PROBLEM
Leave the pictures out and reproduce all the entries word for word.

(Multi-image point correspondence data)
● ● ●

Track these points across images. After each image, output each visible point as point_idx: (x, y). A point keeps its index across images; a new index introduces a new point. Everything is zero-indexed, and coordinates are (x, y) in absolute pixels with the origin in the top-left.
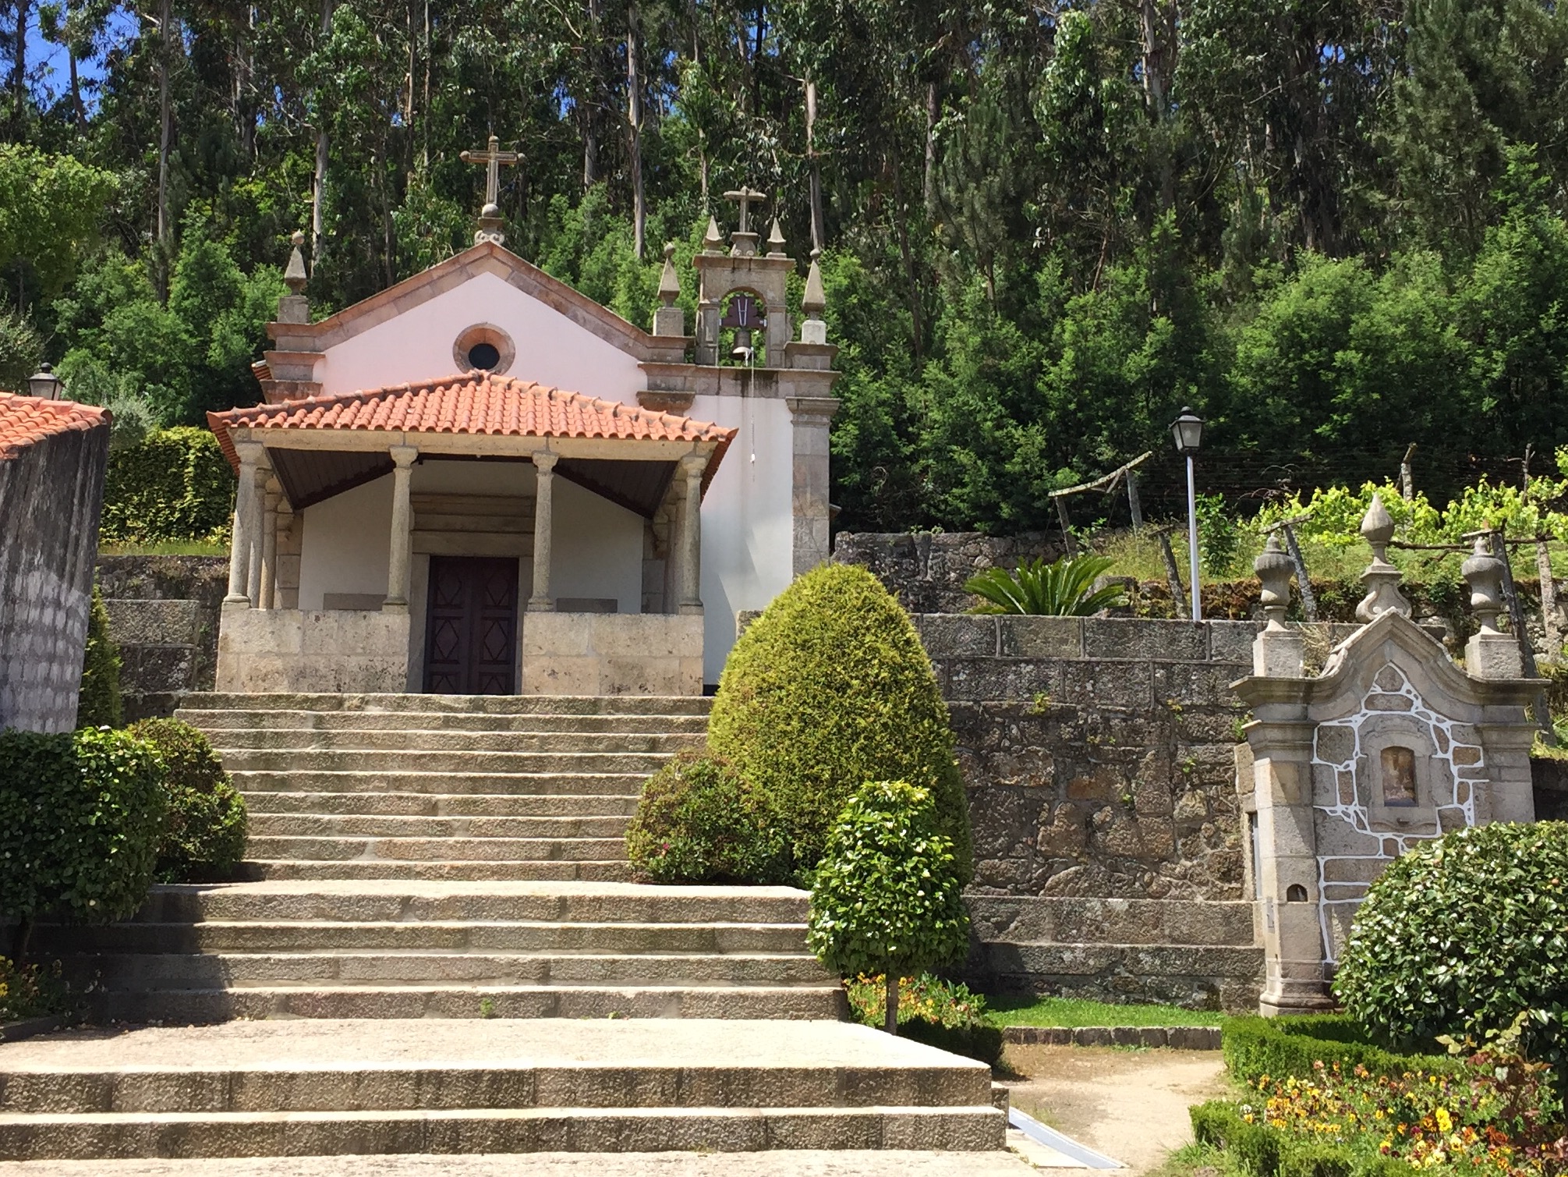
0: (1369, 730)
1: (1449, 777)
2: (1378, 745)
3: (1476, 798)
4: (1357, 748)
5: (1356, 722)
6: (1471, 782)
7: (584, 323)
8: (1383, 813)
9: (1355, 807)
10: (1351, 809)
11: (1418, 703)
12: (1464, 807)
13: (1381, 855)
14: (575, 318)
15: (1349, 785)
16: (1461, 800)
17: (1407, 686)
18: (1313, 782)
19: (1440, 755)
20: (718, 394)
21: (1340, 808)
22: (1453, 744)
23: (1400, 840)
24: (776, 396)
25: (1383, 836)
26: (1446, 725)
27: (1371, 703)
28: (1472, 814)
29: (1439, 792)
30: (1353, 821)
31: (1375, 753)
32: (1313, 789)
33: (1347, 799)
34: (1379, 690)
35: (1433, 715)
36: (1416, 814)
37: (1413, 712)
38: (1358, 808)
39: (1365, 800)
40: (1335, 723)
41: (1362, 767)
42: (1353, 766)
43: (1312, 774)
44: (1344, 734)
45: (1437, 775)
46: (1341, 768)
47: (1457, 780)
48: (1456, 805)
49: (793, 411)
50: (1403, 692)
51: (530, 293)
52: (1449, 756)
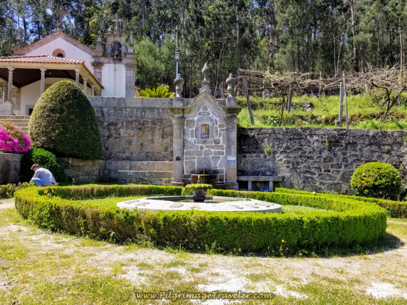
0: (199, 120)
1: (217, 131)
2: (200, 124)
3: (223, 136)
4: (196, 125)
5: (196, 118)
6: (222, 132)
7: (80, 48)
8: (200, 140)
9: (194, 139)
10: (193, 139)
11: (211, 114)
12: (220, 138)
13: (199, 149)
14: (78, 47)
15: (193, 133)
16: (220, 136)
17: (209, 110)
18: (184, 133)
19: (216, 126)
20: (109, 63)
21: (190, 139)
22: (219, 123)
23: (204, 146)
24: (122, 64)
25: (200, 145)
26: (218, 119)
27: (200, 114)
28: (222, 140)
29: (214, 134)
30: (193, 142)
31: (200, 126)
32: (184, 134)
33: (192, 137)
34: (202, 111)
35: (215, 117)
36: (209, 140)
37: (210, 116)
38: (195, 139)
39: (196, 137)
40: (191, 119)
41: (196, 130)
42: (194, 129)
43: (184, 131)
44: (192, 121)
45: (214, 131)
46: (191, 129)
47: (219, 132)
48: (218, 138)
49: (126, 67)
50: (208, 111)
51: (69, 42)
52: (218, 126)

● ● ●

RESPONSE BELOW
Track these points across images. After each image, output each visible point as point_idx: (x, y). A point keeps its index across images; a new index introduces a new point. Everything is zero-indexed, and coordinates are (x, y) in absolute pixels with the origin in the top-left.
0: (1369, 730)
1: (1449, 777)
2: (1378, 745)
3: (1476, 798)
4: (1357, 748)
5: (1356, 722)
6: (1471, 782)
7: (584, 323)
8: (1383, 813)
9: (1355, 807)
10: (1351, 809)
11: (1418, 703)
12: (1464, 807)
13: (1381, 855)
14: (575, 318)
15: (1349, 785)
16: (1461, 800)
17: (1407, 686)
18: (1313, 782)
19: (1440, 755)
20: (718, 394)
21: (1340, 808)
22: (1453, 744)
23: (1400, 840)
24: (776, 396)
25: (1383, 836)
26: (1446, 725)
27: (1371, 703)
28: (1472, 814)
29: (1439, 792)
30: (1353, 821)
31: (1375, 753)
32: (1313, 789)
33: (1347, 799)
34: (1379, 690)
35: (1433, 715)
36: (1416, 814)
37: (1413, 712)
38: (1358, 808)
39: (1365, 800)
40: (1335, 723)
41: (1362, 767)
42: (1353, 766)
43: (1312, 774)
44: (1344, 734)
45: (1437, 775)
46: (1341, 768)
47: (1457, 780)
48: (1456, 805)
49: (793, 411)
50: (1403, 692)
51: (530, 293)
52: (1449, 756)
0: (199, 120)
1: (217, 131)
2: (200, 124)
3: (223, 136)
4: (196, 125)
5: (196, 118)
6: (222, 132)
7: (80, 48)
8: (200, 140)
9: (194, 139)
10: (193, 139)
11: (211, 114)
12: (220, 138)
13: (199, 149)
14: (78, 47)
15: (193, 133)
16: (220, 136)
17: (209, 110)
18: (184, 133)
19: (216, 126)
20: (109, 63)
21: (190, 139)
22: (219, 123)
23: (204, 146)
24: (122, 64)
25: (200, 145)
26: (218, 119)
27: (200, 114)
28: (222, 140)
29: (214, 134)
30: (193, 142)
31: (200, 126)
32: (184, 134)
33: (192, 137)
34: (202, 111)
35: (215, 117)
36: (209, 140)
37: (210, 116)
38: (195, 139)
39: (196, 137)
40: (191, 119)
41: (196, 130)
42: (194, 129)
43: (184, 131)
44: (192, 121)
45: (214, 131)
46: (191, 129)
47: (219, 132)
48: (218, 138)
49: (126, 67)
50: (208, 111)
51: (69, 42)
52: (218, 126)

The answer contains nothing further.